14 Men Open Up About The Devastation Of Divorce

14 Men Open Up About The Devastation Of Divorce

There is a common misconception that women are more heartbroken after divorce than men are -- picture the cliché divorcee trying to put her life back together after being left.

The truth is, divorce is just as hard on men; they too made vows, lost their best friend and saw their futures disappear before their eyes. Thanks to a recent Reddit thread that asked men how divorce compares to a breakup, we got to hear from the guys. Here's what they had to say:

1. "Regular breakups suck. Separation or divorce is weeks of crying yourself to sleep into a pillow in a rented room."

2. "It's just awful.
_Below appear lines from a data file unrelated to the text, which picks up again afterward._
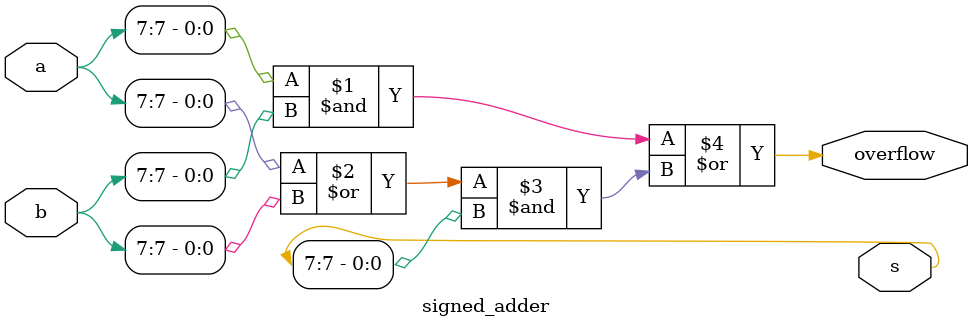
<source format=v>

module signed_adder(input [7:0] a,
    input [7:0] b,
    output [7:0] s,
    output overflow
); 

// The numbers a and b are added to the output s. 
// assign the occurence of the signed overflow of a and b to the output overflow.
// a signed overflow occurs if the most significant bits of a and b are low and the most significant bit of s is high
// a signed overflow may also occur if the most significant bits of a and b are high and the most significant bit of s is low


assign overflow = (a[7] & b[7]) | ((a[7] | b[7]) & s[7]);
//or
//assign overflow = a[7] & b[7] & s[7];

endmodule

</source>
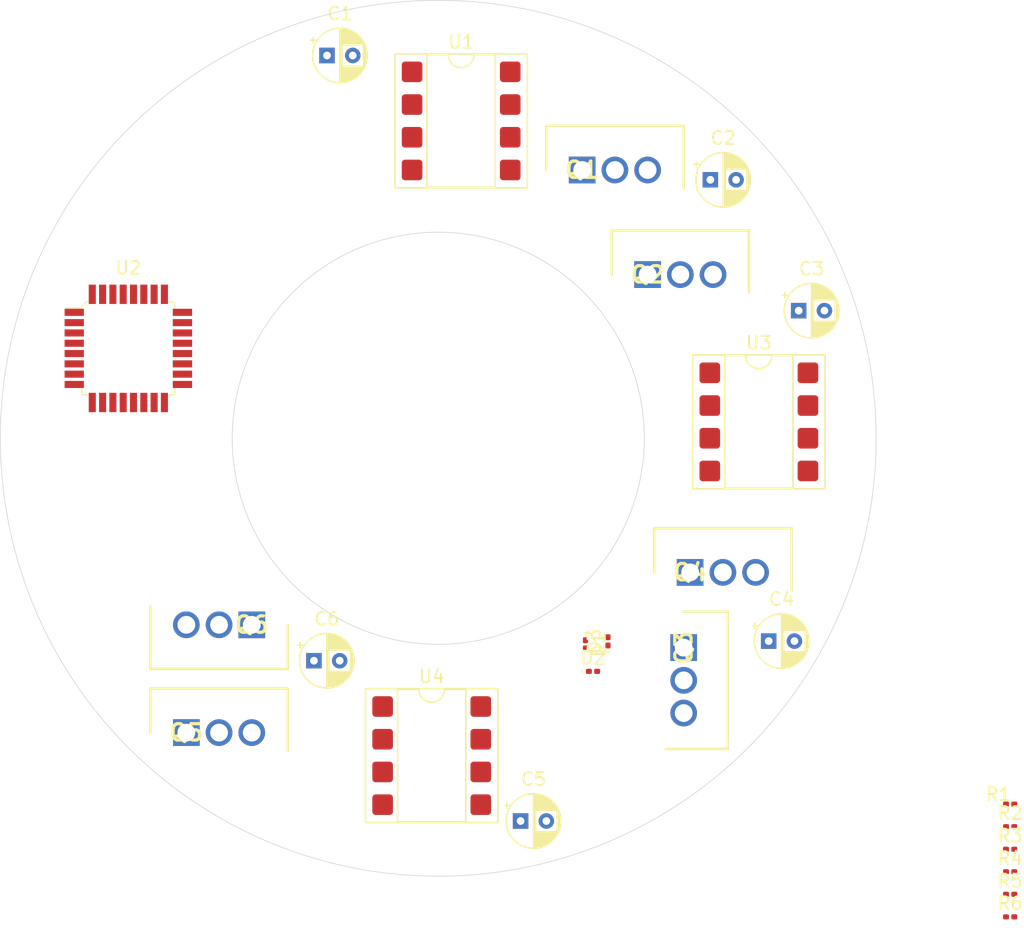
<source format=kicad_pcb>
(kicad_pcb
	(version 20241229)
	(generator "pcbnew")
	(generator_version "9.0")
	(general
		(thickness 1.6)
		(legacy_teardrops no)
	)
	(paper "A4")
	(layers
		(0 "F.Cu" signal)
		(2 "B.Cu" signal)
		(9 "F.Adhes" user "F.Adhesive")
		(11 "B.Adhes" user "B.Adhesive")
		(13 "F.Paste" user)
		(15 "B.Paste" user)
		(5 "F.SilkS" user "F.Silkscreen")
		(7 "B.SilkS" user "B.Silkscreen")
		(1 "F.Mask" user)
		(3 "B.Mask" user)
		(17 "Dwgs.User" user "User.Drawings")
		(19 "Cmts.User" user "User.Comments")
		(21 "Eco1.User" user "User.Eco1")
		(23 "Eco2.User" user "User.Eco2")
		(25 "Edge.Cuts" user)
		(27 "Margin" user)
		(31 "F.CrtYd" user "F.Courtyard")
		(29 "B.CrtYd" user "B.Courtyard")
		(35 "F.Fab" user)
		(33 "B.Fab" user)
		(39 "User.1" user)
		(41 "User.2" user)
		(43 "User.3" user)
		(45 "User.4" user)
	)
	(setup
		(pad_to_mask_clearance 0)
		(allow_soldermask_bridges_in_footprints no)
		(tenting front back)
		(pcbplotparams
			(layerselection 0x00000000_00000000_55555555_5755f5ff)
			(plot_on_all_layers_selection 0x00000000_00000000_00000000_00000000)
			(disableapertmacros no)
			(usegerberextensions no)
			(usegerberattributes yes)
			(usegerberadvancedattributes yes)
			(creategerberjobfile yes)
			(dashed_line_dash_ratio 12.000000)
			(dashed_line_gap_ratio 3.000000)
			(svgprecision 4)
			(plotframeref no)
			(mode 1)
			(useauxorigin no)
			(hpglpennumber 1)
			(hpglpenspeed 20)
			(hpglpendiameter 15.000000)
			(pdf_front_fp_property_popups yes)
			(pdf_back_fp_property_popups yes)
			(pdf_metadata yes)
			(pdf_single_document no)
			(dxfpolygonmode yes)
			(dxfimperialunits yes)
			(dxfusepcbnewfont yes)
			(psnegative no)
			(psa4output no)
			(plot_black_and_white yes)
			(sketchpadsonfab no)
			(plotpadnumbers no)
			(hidednponfab no)
			(sketchdnponfab yes)
			(crossoutdnponfab yes)
			(subtractmaskfromsilk no)
			(outputformat 1)
			(mirror no)
			(drillshape 1)
			(scaleselection 1)
			(outputdirectory "")
		)
	)
	(net 0 "")
	(net 1 "Net-(D1-K)")
	(net 2 "+36V")
	(net 3 "Net-(Q1-Pad1)")
	(net 4 "Net-(U1-VS)")
	(net 5 "Net-(Q2-Pad1)")
	(net 6 "GND")
	(net 7 "Net-(U1-HO)")
	(net 8 "unconnected-(U1-HIN-Pad2)")
	(net 9 "Net-(U1-LO)")
	(net 10 "unconnected-(U1-LIN-Pad3)")
	(net 11 "Net-(U3-VS)")
	(net 12 "Net-(D2-K)")
	(net 13 "Net-(U4-VS)")
	(net 14 "Net-(D3-K)")
	(net 15 "Net-(Q3-Pad1)")
	(net 16 "Net-(Q4-Pad1)")
	(net 17 "Net-(Q5-Pad1)")
	(net 18 "Net-(Q6-Pad1)")
	(net 19 "Net-(U3-HO)")
	(net 20 "Net-(U3-LO)")
	(net 21 "Net-(U4-HO)")
	(net 22 "Net-(U4-LO)")
	(net 23 "unconnected-(U2-VCC-Pad6)")
	(net 24 "unconnected-(U2-PB7-Pad8)")
	(net 25 "unconnected-(U2-PD2-Pad32)")
	(net 26 "unconnected-(U2-PD1-Pad31)")
	(net 27 "unconnected-(U2-PD6-Pad10)")
	(net 28 "unconnected-(U2-PC5-Pad28)")
	(net 29 "unconnected-(U2-PC6-Pad29)")
	(net 30 "unconnected-(U2-PC1-Pad24)")
	(net 31 "unconnected-(U2-PC4-Pad27)")
	(net 32 "unconnected-(U2-ADC6-Pad19)")
	(net 33 "unconnected-(U2-AREF-Pad20)")
	(net 34 "unconnected-(U2-PB0-Pad12)")
	(net 35 "unconnected-(U2-PD0-Pad30)")
	(net 36 "unconnected-(U2-PC2-Pad25)")
	(net 37 "unconnected-(U2-GND-Pad3)")
	(net 38 "unconnected-(U2-PB5-Pad17)")
	(net 39 "unconnected-(U2-PB6-Pad7)")
	(net 40 "unconnected-(U2-PD5-Pad9)")
	(net 41 "unconnected-(U2-PB3-Pad15)")
	(net 42 "unconnected-(U2-PB4-Pad16)")
	(net 43 "unconnected-(U2-PB1-Pad13)")
	(net 44 "unconnected-(U2-ADC7-Pad22)")
	(net 45 "unconnected-(U2-PB2-Pad14)")
	(net 46 "unconnected-(U2-GND-Pad21)")
	(net 47 "unconnected-(U2-VCC-Pad4)")
	(net 48 "unconnected-(U2-PC3-Pad26)")
	(net 49 "unconnected-(U2-AVCC-Pad18)")
	(net 50 "unconnected-(U2-PD4-Pad2)")
	(net 51 "unconnected-(U2-PC0-Pad23)")
	(net 52 "unconnected-(U2-GND-Pad5)")
	(net 53 "unconnected-(U2-PD3-Pad1)")
	(net 54 "unconnected-(U2-PD7-Pad11)")
	(net 55 "unconnected-(U3-HIN-Pad2)")
	(net 56 "unconnected-(U3-LIN-Pad3)")
	(net 57 "unconnected-(U4-LIN-Pad3)")
	(net 58 "unconnected-(U4-HIN-Pad2)")
	(footprint "Resistor_SMD:R_0201_0603Metric" (layer "F.Cu") (at 197.308 67.016))
	(footprint "Capacitor_THT:CP_Radial_D4.0mm_P2.00mm" (layer "F.Cu") (at 178.562 54.356))
	(footprint "Resistor_SMD:R_0201_0603Metric" (layer "F.Cu") (at 197.308 72.266))
	(footprint "IRF1405:TO254P483X1016X1994-3P" (layer "F.Cu") (at 133.35 61.462))
	(footprint "Diode_SMD:D_0201_0603Metric" (layer "F.Cu") (at 164.923 56.705))
	(footprint "Package_DIP:DIP-8_W7.62mm_SMDSocket_SmallPads" (layer "F.Cu") (at 154.686 13.97))
	(footprint "Capacitor_THT:CP_Radial_D4.0mm_P2.00mm" (layer "F.Cu") (at 180.891401 28.702))
	(footprint "Resistor_SMD:R_0201_0603Metric" (layer "F.Cu") (at 197.308 75.766))
	(footprint "Resistor_SMD:R_0201_0603Metric" (layer "F.Cu") (at 197.308 68.766))
	(footprint "Package_DIP:DIP-8_W7.62mm_SMDSocket_SmallPads" (layer "F.Cu") (at 152.4 63.246))
	(footprint "Diode_SMD:D_0201_0603Metric" (layer "F.Cu") (at 164.338 54.61 -90))
	(footprint "Capacitor_THT:CP_Radial_D4.0mm_P2.00mm" (layer "F.Cu") (at 143.256 55.88))
	(footprint "Package_DIP:DIP-8_W7.62mm_SMDSocket_SmallPads" (layer "F.Cu") (at 177.8 37.338))
	(footprint "IRF1405:TO254P483X1016X1994-3P" (layer "F.Cu") (at 169.164 25.902))
	(footprint "IRF1405:TO254P483X1016X1994-3P" (layer "F.Cu") (at 164.084 17.78))
	(footprint "Capacitor_THT:CP_Radial_D4.0mm_P2.00mm" (layer "F.Cu") (at 159.301401 68.326))
	(footprint "IRF1405:TO254P483X1016X1994-3P" (layer "F.Cu") (at 171.964 54.864 -90))
	(footprint "Resistor_SMD:R_0201_0603Metric" (layer "F.Cu") (at 197.308 74.016))
	(footprint "digikey-footprints:TQFP-32_7x7mm" (layer "F.Cu") (at 128.848 31.632))
	(footprint "Capacitor_THT:CP_Radial_D4.0mm_P2.00mm" (layer "F.Cu") (at 174.033401 18.542))
	(footprint "IRF1405:TO254P483X1016X1994-3P" (layer "F.Cu") (at 138.43 53.092 180))
	(footprint "IRF1405:TO254P483X1016X1994-3P"
		(layer "F.Cu")
		(uuid "eda5e5a9-29ba-4784-b35d-ded1b2fd79b4")
		(at 172.466 49.022)
		(descr "ADR444ARMZ")
		(tags "MOSFET (N-Channel)")
		(property "Reference" "Q4"
			(at 0 0 0)
			(layer "F.SilkS")
			(uuid "3f5be0d0-1663-4709-a229-5ae1a7d95994")
			(effects
				(font
					(size 1.27 1.27)
					(thickness 0.254)
				)
			)
		)
		(property "Value" "IRF1405"
			(at 0 0 0)
			(layer "F.SilkS")
			(hide yes)
			(uuid "9dffb5cc-5471-451a-b9e7-653c3a446f72")
			(effects
				(font
					(size 1.27 1.27)
					(thickness 0.254)
				)
			)
		)
		(property "Datasheet" "https://www.infineon.com/dgdl/irf1405pbf.pdf?fileId=5546d462533600a4015355db084a18bb"
			(at 0 0 0)
			(layer "F.Fab")
			(hide yes)
			(uuid "269fb223-7d49-4ae1-8f52-c35266c96c33")
			(effects
				(font
					(size 1.27 1.27)
					(thickness 0.15)
				)
			)
		)
		(property "Description" "N-channel MOSFET,IRF1405 169A 55V"
			(at 0 0 0)
			(layer "F.Fab")
			(hide yes)
			(uuid "ad5e2354-5c73-43a0-a24b-e29ffc469d19")
			(effects
				(font
					(size 1.27 1.27)
					(thickness 0.15)
				)
			)
		)
		(property "Description_1" "N-channel MOSFET,IRF1405 169A 55V"
			(at 0 0 0)
			(unlocked yes)
			(layer "F.Fab")
			(hide yes)
			(uuid "b0ef27ab-fcd9-455f-bcda-c4a7f20fa325")
			(effects
				(font
					(size 1 1)
					(thickness 0.15)
				)
			)
		)
		(property "Height" "4.83"
			(at 0 0 0)
			(unlocked yes)
			(layer "F.Fab")
			(hide yes)
			(uuid "48098b48-eecb-4db3-912b-72f38462e41e")
			(effects
				(font
					(size 1 1)
					(thickness 0.15)
				)
			)
		)
		(property "Manuf
... [33854 chars truncated]
</source>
The betrayal of someone rolling you over and taking all your stuff and realizing that all those promises you made at a fancy ceremony surrounded by your family and friends mean nothing if she falls out of love with you."

3. "All your dreams die. Think about how that feels. You stand in an empty home that was supposed to be filled with laughter, good times, children, a future -- and now it's just an empty home ... Everyone puts on the brave face. But you know deep down that you are broken on a very fundamental level. Its pretty scary. Its very lonely, it changes you."

4. "Emotionally it was devastating. I was with her for 24 years, 18 of those married. In my heart and my head I was committed forever. We have kids who were hurt very badly and are still struggling nearly seven years later. It is a brutal thing -- I didn't give a shit about the financial aspects, that lasts a few years and then you move forward. It is the destruction of the family that is the real disaster."

5. "The biggest thing I noticed during the divorce was how I was seen. I was a resource, not a person. I paid bills: lawyers, child [support] and spousal support, anyone that wanted money started threatening me, because I had the paycheck. It's lonely, and you really start to question why you try so hard when no one gives a shit about you. You start to think a lot more about what's important to you versus what's just an obligation you've carried out of familiarity."

6. "It hurt more deeply than other breakups. All of the legal stuff was a pain in the ass of course, but giving up altogether was extremely difficult for me. When you're just dating someone, it's sort of understood that it's possible to decide things aren't solid enough to put a ring on and go your separate ways. Once you sign that contract and swear those vows, it just feels like a more binding commitment."

7. "No matter how much you want to be friends and be amicable, it always turns messy. You have to divorce half of your stuff, half your money, and in some cases a good chunk of your future money. But by the time you are done you might not even care, because you just want the nightmare to end so badly. If you have kids... it never ends."

8. "It was far and away the most depressing few months. I lost my moral compass and started doing all sorts of terrible things to good people. I was taking it out on everyone while pushing everyone away. I hope to never go through something like this again. I was broken by the divorce for a long time."

9. "It's a living hell."

10. "Emotionally it was horrible. I lost not only my wife, I lost my lover, my best friend, my teammate, and my 'family.' To me, divorce just was never an option, until it happened. I felt lost. I had lost the one person who I felt I was allowed to confide in."

11. "It's a lot like a breakup except the emotional repercussions are worse because the person that you thought you were going to spend the rest of your life with is suddenly not in your life anymore."

12. "For the most part it's the difference between falling off a bicycle and getting run over by a truck."

13. "I think the difference is in a marriage, you've relaxed into it completely because it's supposed to be for life. You've let the commitment completely envelop you. And then the rug, and the earth beneath it, get yanked from under you."

14. "It sucks. We are brought up in society to believe that marriage is good and divorce is bad. We're taught that we should try and try and try and try again to make our marriages work. When we can't make it work, all this societal pressure to remain married makes you feel like a total failure, even if you absolutely know you're doing the right thing. Divorce is a GOOD thing. It allows unhappy people the chance to become happy again."